(Stored data entries)
_ _ _ _ _
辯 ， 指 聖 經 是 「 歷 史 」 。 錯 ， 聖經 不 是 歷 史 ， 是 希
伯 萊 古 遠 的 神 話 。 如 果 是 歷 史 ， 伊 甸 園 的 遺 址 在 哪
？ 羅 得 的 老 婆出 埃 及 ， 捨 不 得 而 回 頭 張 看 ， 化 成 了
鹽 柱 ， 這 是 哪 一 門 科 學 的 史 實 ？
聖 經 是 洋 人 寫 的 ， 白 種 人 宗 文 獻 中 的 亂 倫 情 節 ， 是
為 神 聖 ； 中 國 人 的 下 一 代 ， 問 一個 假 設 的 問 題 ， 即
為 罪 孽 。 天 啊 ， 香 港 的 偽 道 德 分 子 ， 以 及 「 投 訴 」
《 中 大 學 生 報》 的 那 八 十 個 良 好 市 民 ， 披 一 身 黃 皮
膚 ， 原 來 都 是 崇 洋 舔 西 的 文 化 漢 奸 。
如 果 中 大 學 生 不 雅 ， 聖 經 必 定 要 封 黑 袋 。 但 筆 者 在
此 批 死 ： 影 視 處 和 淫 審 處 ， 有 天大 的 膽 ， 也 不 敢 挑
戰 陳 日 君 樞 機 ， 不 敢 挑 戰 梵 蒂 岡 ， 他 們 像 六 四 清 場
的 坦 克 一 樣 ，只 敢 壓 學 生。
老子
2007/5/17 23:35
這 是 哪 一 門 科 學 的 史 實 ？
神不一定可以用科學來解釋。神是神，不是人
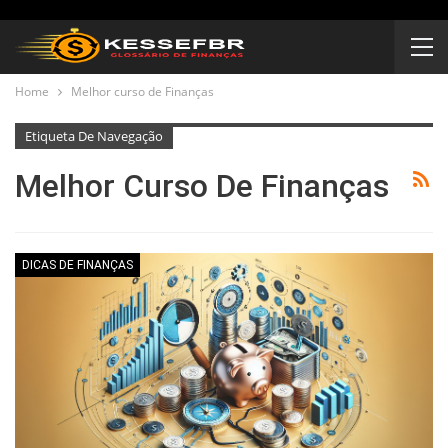
Home
Melhor curso de Finanças
Etiqueta De Navegação
Melhor Curso De Finanças
DICAS DE FINANÇAS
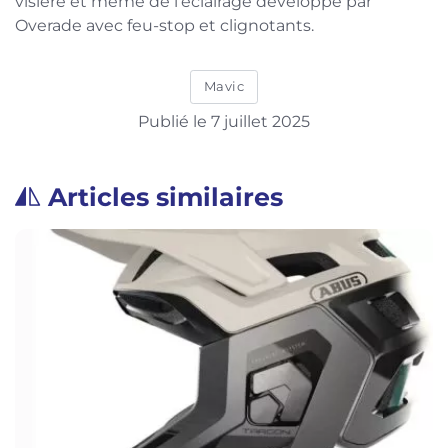
visière et même de l’éclairage développé par
Overade avec feu-stop et clignotants.
Mavic
Publié le 7 juillet 2025
Articles similaires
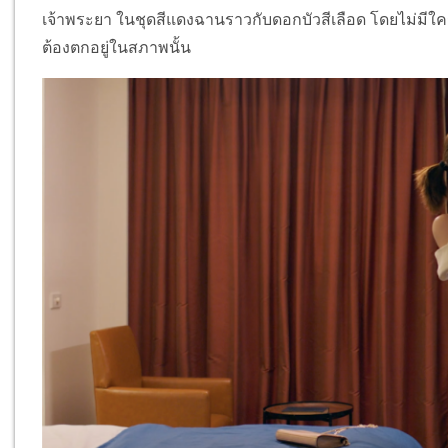
เจ้าพระยา ในชุดสีแดงฉานราวกับดอกบัวสีเลือด โดยไม่มีใครร
ต้องตกอยู่ในสภาพนั้น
_ _ _ _ _
Exercise instructions – Which lines in the data above contain "Melhor"? Show each one.

Response area –
Melhor curso de Finanças
Melhor Curso De Finanças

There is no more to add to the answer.